Posted to user@spark.apache.org by Jean Georges Perrin <jg...@jgp.net> on 2017/02/02 21:05:39 UTC
Spark 2 + Java + UDF + unknown return type...
Hi fellow Sparkans,
I am building a UDF (in Java) that can return various data types, basically the signature of the function itself is:
public Object call(String a, Object b, String c, Object d, String e) throws Exception
When I register my function, I need to provide a type, e.g.:
spark.udf().register("f2", new Udf5(), DataTypes.LongType);
In my test it is a long now, but can become a string or a float. Of course, I do not know the expected return type before I call the function, which I call like:
df = df.selectExpr("*", "f2('x1', x, 'c2', y, 'op') as op");
Is there a way to have an Object being returned from a UDF and to store an Object in a Dataset/dataframe? I don't need to know the datatype at that point and can leave it hanging for now? Or should I play it safe and always return a DataTypes.StringType (and then try to transform it if needed)?
I hope I am clear enough :).
Thanks for any tip/idea/comment...
jg
Re: Spark 2 + Java + UDF + unknown return type...
Posted by Jörn Franke <jo...@gmail.com>.
Not sure what your udf is exactly doing, but why not on udf / type ? You avoid issues converting it, it is more obvious for the user of your udf etc
You could of course return a complex type with one long, one string and one double and you fill them in the udf as needed, but this would be probably not a clean solution...

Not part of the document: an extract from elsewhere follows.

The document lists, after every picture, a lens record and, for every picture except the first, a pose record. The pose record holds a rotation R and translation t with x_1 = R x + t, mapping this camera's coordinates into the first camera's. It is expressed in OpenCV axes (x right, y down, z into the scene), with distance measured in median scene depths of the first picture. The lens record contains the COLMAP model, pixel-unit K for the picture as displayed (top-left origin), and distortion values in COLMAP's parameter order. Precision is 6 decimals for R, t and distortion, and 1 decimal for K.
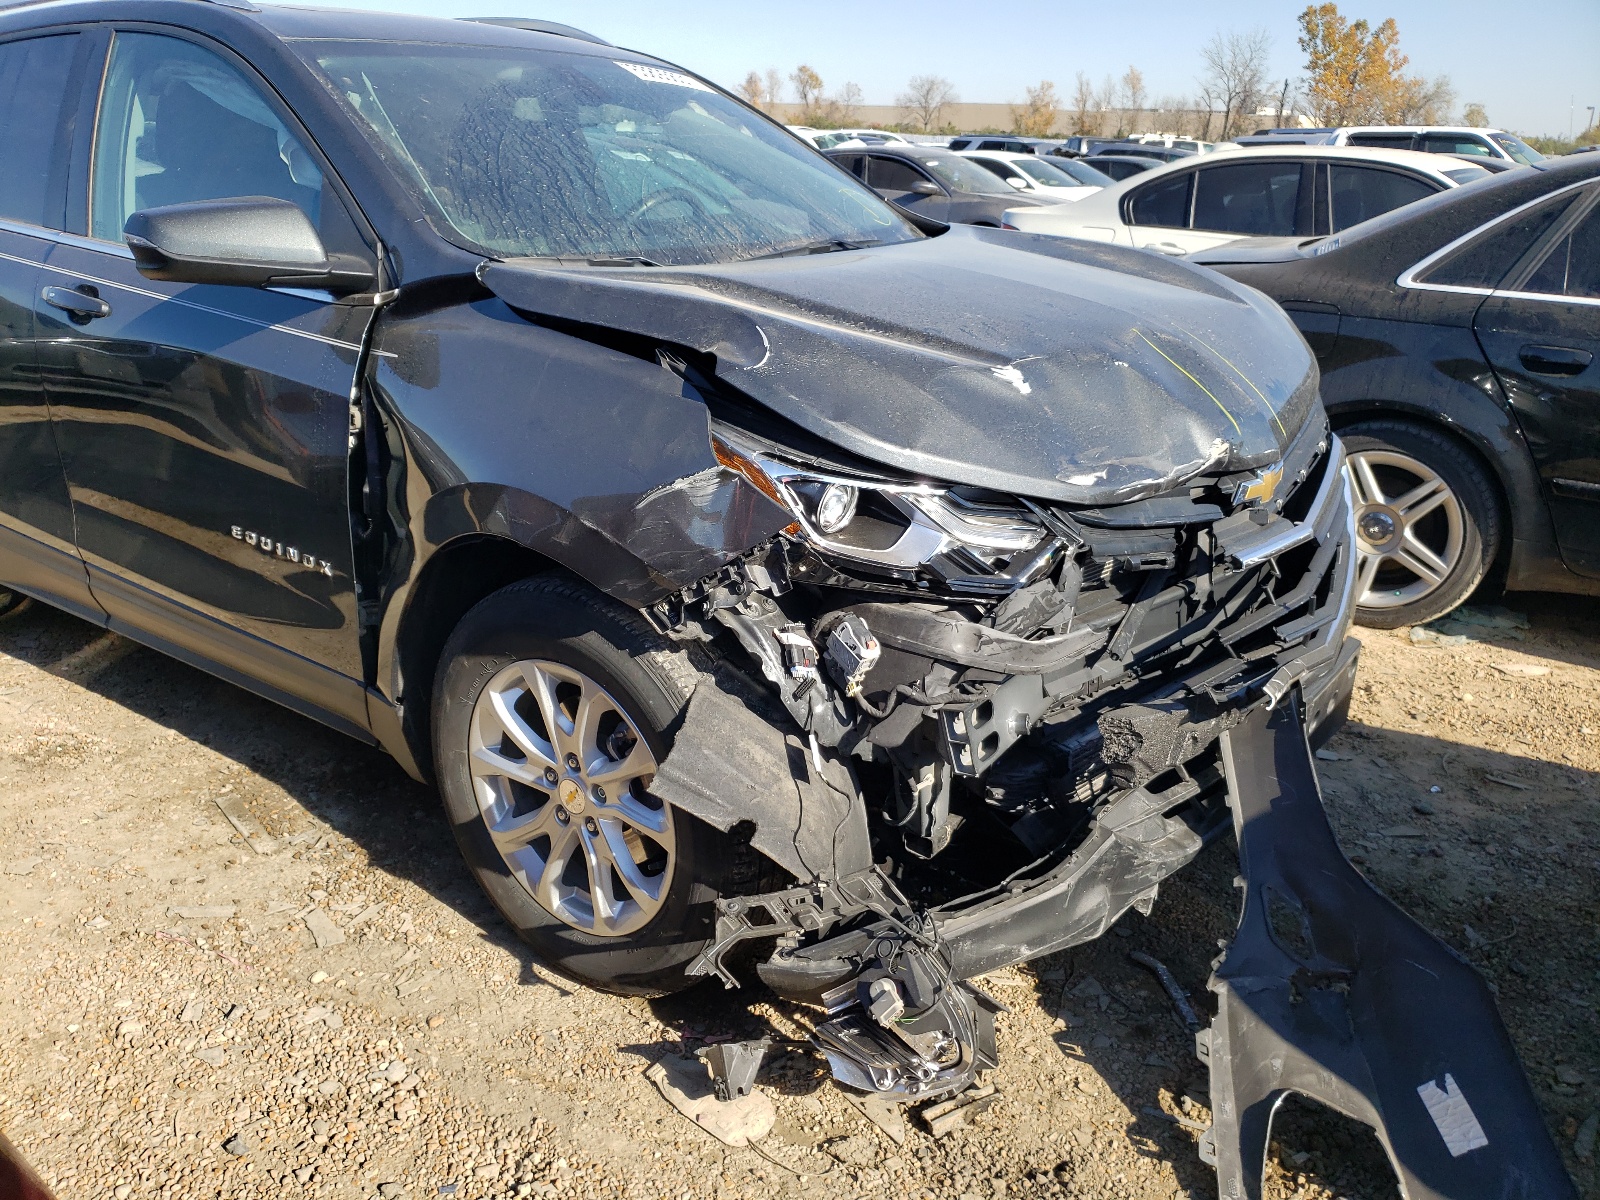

> On 2 Feb 2017, at 22:05, Jean Georges Perrin <jg...@jgp.net> wrote:
>
> Hi fellow Sparkans,
>
> I am building a UDF (in Java) that can return various data types, basically the signature of the function itself is:
>
> public Object call(String a, Object b, String c, Object d, String e) throws Exception
>
> When I register my function, I need to provide a type, e.g.:
>
> spark.udf().register("f2", new Udf5(), DataTypes.LongType);
>
> In my test it is a long now, but can become a string or a float. Of course, I do not know the expected return type before I call the function, which I call like:
>
> df = df.selectExpr("*", "f2('x1', x, 'c2', y, 'op') as op");
>
> Is there a way to have an Object being returned from a UDF and to store an Object in a Dataset/dataframe? I don't need to know the datatype at that point and can leave it hanging for now? Or should I play it safe and always return a DataTypes.StringType (and then try to transform it if needed)?
>
> I hope I am clear enough :).
>
> Thanks for any tip/idea/comment...
>
> jg
Re: Spark 2 + Java + UDF + unknown return type...

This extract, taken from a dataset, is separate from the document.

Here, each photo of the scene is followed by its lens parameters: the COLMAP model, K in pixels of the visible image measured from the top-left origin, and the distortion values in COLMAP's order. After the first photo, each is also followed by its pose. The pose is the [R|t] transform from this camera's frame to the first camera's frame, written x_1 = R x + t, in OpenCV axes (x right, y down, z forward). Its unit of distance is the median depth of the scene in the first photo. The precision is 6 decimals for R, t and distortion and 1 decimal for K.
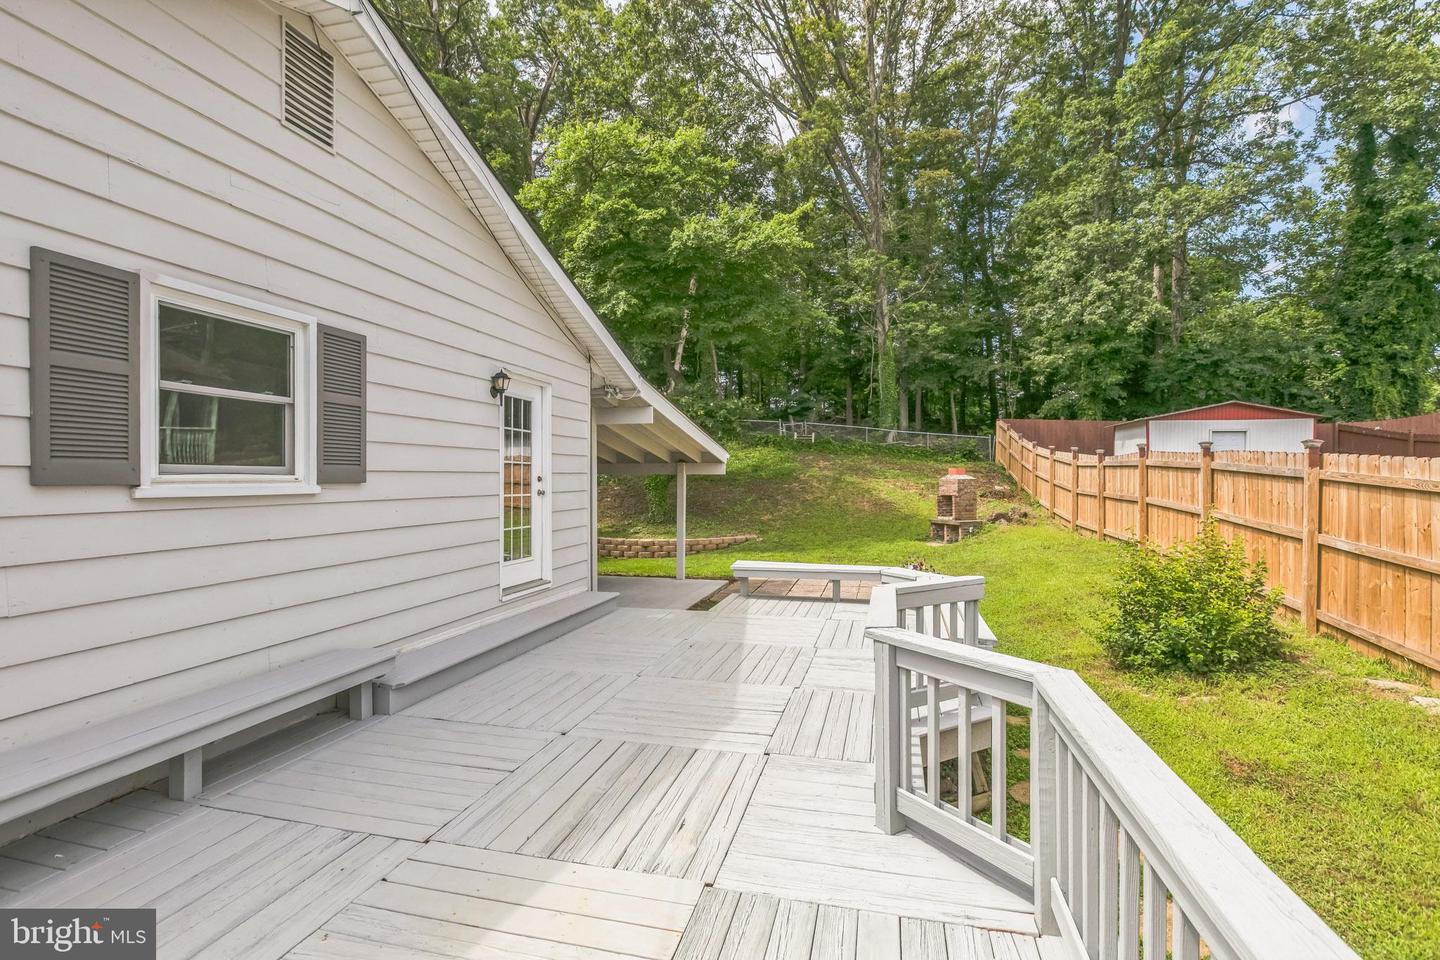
lens RADIAL K [[694.5, 0, 693.0], [0, 694.5, 468.1], [0, 0, 1]] dist [0.015258, 0.000465]
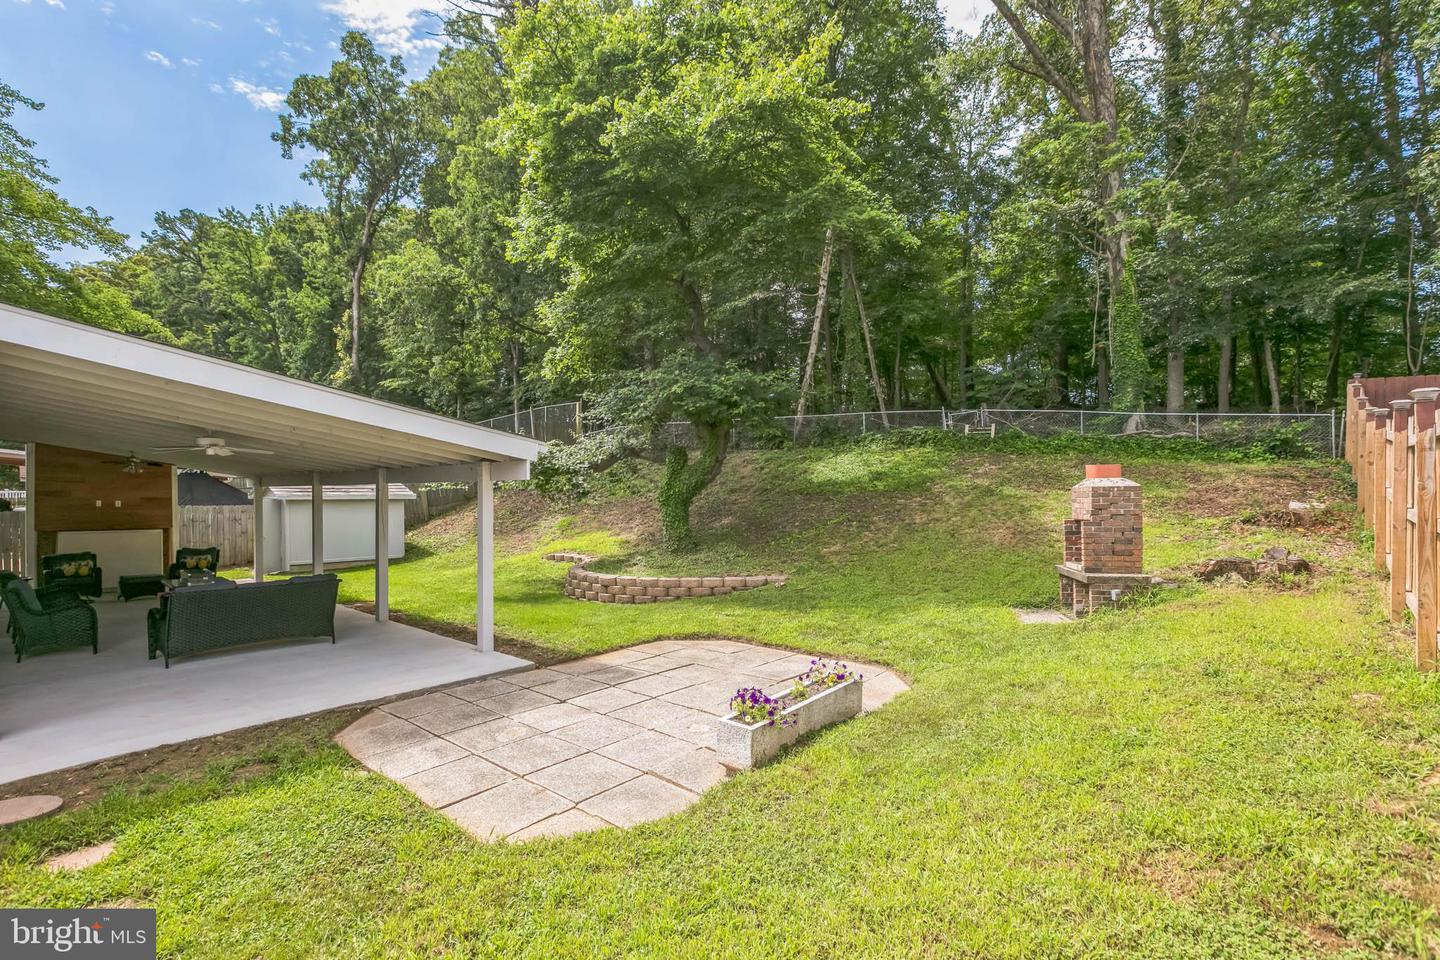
lens RADIAL K [[676.3, 0, 720.4], [0, 676.3, 483.3], [0, 0, 1]] dist [0.005248, 0.000535]
pose [[0.895839, -0.014904, -0.444128, 0.232999], [0.012155, 0.999885, -0.009037, 0.009526], [0.444212, 0.002697, 0.895918, 0.308078]]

Posted by Koert Kuipers <ko...@tresata.com>.
A UDF that does not return a single type is not supported. and spark has no
concept of union types.
On Feb 2, 2017 16:05, "Jean Georges Perrin" <jg...@jgp.net> wrote:
Hi fellow Sparkans,
I am building a UDF (in Java) that can return various data types, basically
the signature of the function itself is:
public Object call(String a, Object b, String c, Object d, String e) throws
Exception
When I register my function, I need to provide a type, e.g.:
spark.udf().register("f2", new Udf5(), DataTypes.LongType);
In my test it is a long now, but can become a string or a float. Of course,
I do not know the expected return type before I call the function, which I
call like:
df = df.selectExpr("*", "f2('x1', x, 'c2', y, 'op') as op");
Is there a way to have an Object being returned from a UDF and to store an
Object in a Dataset/dataframe? I don't need to know the datatype at that
point and can leave it hanging for now? Or should I play it safe and always
return a DataTypes.StringType (and then try to transform it if needed)?
I hope I am clear enough :).
Thanks for any tip/idea/comment...
jg